After reading Ruby on Rails: Opportunity in a Financial Downturn, I’ve got some notes and observations.
The article and comments cover both ends of the spectrum of the argument. Does the fact that someone is developing with a particular platform matter? Is it irrelevant?
I read a lot of developer and Rails blogs and there’s a few things that always blow my mind about the short sighted-ness of the views of those blogging rails and contract work. Here’s a list of things to keep in mind when looking for propositions for work and thinking about projects in general, and especially in an economic downturn:
1.) Screw the CIO. IT departments are the last place to look for something interesting going on in a company. In most companies, IT/IS came out as a function of the accounting department. My wife is an accountant, and I tell ya, there is nothing more boring than accounting, and what could be more boring than the accidental child of an accounting department?
The real problem here is that yes, when budget cuts come around, IT/IS departments are going to have extra projects slashed. That’s why you don’t target them. You don’t have anything to sell them anyway. If budget cuts are on the way to departments, why not come up with a time cutting app to help out? It’s all about ROI and your mindset. Developers aren’t paid to write software, they’re paid to solve problems. Rails developers aren’t paid to solve problems, they’re paid to provide intelligent, well designed, well documented, business solutions that just happen to rely on a software framework that fits those mindsets.
2.) Rails and a SCM framework give you everything you need to be a rock star now, for support, and for future projects. How many times have you inherited some awful collection of perl scripts, horrible monolithic PHP app, or worse… god forbid… some sort of hydra of a monster meant for mod_cgi?
MVC + a good SCM is just the start though. Using them well is key. Moderately skilled staff should be able to read through your commit messages and understand exactly how the changes made in the base framework equal your app. No one really needs to learn Rails or Ruby via your commits, but be transparent about your processes, make sure they’re understood. It makes people feel more confident in the knowledge of the business processes, every aspect of your deployment and support is made easier, you learn something, they learn something, everyone wins.

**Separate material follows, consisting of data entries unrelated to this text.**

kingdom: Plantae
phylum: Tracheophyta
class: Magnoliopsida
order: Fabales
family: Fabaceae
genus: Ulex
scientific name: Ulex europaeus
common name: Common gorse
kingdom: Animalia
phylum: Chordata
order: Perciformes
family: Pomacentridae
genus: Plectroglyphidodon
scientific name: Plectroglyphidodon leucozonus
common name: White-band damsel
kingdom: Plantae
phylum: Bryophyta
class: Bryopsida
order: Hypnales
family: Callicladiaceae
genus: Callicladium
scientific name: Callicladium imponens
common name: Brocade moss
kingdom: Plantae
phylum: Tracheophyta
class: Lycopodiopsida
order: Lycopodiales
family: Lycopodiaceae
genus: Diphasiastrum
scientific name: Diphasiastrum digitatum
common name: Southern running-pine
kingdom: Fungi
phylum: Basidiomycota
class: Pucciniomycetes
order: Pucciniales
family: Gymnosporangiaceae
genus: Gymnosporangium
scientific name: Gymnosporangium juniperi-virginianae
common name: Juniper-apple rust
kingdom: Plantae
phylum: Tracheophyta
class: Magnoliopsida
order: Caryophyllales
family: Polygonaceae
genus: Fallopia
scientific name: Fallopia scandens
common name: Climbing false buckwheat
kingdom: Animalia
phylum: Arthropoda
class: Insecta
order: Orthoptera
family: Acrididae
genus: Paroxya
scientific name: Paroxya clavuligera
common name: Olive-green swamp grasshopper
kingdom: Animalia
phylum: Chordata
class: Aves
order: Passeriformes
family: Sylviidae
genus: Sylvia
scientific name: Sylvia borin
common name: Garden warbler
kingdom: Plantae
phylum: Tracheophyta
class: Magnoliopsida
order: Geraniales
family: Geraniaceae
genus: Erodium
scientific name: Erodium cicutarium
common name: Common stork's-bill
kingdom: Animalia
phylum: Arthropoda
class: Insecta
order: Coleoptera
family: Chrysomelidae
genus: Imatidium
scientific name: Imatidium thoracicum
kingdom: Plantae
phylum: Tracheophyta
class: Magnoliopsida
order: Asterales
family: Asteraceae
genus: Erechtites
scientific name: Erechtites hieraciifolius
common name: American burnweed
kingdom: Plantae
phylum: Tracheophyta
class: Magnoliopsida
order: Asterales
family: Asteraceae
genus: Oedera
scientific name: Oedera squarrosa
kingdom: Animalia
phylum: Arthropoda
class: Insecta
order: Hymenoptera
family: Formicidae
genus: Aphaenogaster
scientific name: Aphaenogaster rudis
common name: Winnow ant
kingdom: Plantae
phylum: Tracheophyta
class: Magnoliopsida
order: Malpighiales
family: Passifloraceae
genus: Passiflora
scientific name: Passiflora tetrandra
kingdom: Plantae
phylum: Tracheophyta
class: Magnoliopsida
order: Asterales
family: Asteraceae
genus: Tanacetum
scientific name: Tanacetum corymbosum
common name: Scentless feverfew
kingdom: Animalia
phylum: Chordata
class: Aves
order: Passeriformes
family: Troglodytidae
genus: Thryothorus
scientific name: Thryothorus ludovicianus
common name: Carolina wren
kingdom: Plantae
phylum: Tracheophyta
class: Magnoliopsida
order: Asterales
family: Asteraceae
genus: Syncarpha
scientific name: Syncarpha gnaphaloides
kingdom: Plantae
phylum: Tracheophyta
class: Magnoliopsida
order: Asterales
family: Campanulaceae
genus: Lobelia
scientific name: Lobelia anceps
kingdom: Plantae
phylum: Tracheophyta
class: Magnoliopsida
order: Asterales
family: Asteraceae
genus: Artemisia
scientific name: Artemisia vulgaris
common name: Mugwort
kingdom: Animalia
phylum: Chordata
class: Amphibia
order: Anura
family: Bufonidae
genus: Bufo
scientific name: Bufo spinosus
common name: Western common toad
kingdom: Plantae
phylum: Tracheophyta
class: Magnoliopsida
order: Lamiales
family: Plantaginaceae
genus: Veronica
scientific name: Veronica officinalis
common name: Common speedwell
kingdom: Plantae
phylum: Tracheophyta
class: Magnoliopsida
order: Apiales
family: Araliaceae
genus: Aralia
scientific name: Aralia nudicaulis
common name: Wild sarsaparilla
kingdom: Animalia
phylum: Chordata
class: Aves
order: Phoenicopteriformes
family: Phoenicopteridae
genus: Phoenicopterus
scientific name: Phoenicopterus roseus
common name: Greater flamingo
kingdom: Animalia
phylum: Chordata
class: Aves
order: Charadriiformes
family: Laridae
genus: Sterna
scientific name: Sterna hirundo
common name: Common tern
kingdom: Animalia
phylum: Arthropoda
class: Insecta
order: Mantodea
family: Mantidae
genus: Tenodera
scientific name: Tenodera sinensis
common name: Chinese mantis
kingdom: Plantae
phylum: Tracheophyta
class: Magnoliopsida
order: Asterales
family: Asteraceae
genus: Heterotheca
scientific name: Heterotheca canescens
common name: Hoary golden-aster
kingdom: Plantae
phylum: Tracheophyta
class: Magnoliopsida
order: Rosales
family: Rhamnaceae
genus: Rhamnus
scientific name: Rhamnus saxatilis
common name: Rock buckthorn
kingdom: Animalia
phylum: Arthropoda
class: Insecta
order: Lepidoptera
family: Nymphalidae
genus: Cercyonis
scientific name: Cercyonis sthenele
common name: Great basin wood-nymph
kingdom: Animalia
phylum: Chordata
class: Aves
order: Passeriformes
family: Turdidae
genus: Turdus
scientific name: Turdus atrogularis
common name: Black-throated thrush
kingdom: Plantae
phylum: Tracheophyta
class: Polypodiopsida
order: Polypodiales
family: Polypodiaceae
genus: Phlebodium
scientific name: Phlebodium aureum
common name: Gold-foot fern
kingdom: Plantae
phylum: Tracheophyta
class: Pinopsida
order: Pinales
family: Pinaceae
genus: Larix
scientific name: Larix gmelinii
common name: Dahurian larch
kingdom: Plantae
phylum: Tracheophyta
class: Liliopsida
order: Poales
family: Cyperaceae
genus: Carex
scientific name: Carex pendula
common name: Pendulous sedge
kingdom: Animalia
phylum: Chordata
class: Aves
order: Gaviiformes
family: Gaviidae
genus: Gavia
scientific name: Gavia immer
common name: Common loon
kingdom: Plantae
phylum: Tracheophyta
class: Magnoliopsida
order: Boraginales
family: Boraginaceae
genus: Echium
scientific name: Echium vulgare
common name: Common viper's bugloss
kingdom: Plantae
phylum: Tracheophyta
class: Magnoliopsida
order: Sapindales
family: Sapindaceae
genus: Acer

3.) SaaS is a bogus model now. So many questions arise when someone puts their data in a cloud. You can give every assurance known to man, your platform could be 100x more secure than theirs, but it doesn’t work. It’s like being 10 and given a savings bond backed in Zimbabwe dollars for Christmas — there’s no real deliverable and there’s no guarantee that it’ll be worth jack down the road (especially without investing more). The only guarantee is that the recipient of the Zimbabwean savings bond will really hate you.
In addition SaaS scales poorly for their pocketbooks and as bad for you (if you weren’t forward thinking enough to charge exponentially for scaling). Yes, maintenance charges are included in budgets, so give someone something. Have a deliverable, even if it’s a burned DVD. Make sure you followed guideline #2 and it’s well documented. Giving someone something tangible for their money is a really good thing. If I gave you the option of paying $10 for a CD or $10 to stream the same files from a site, what would you decide?
Just some thoughts. Remember who your best customers are, and what they need, not what Web 2.0 promises.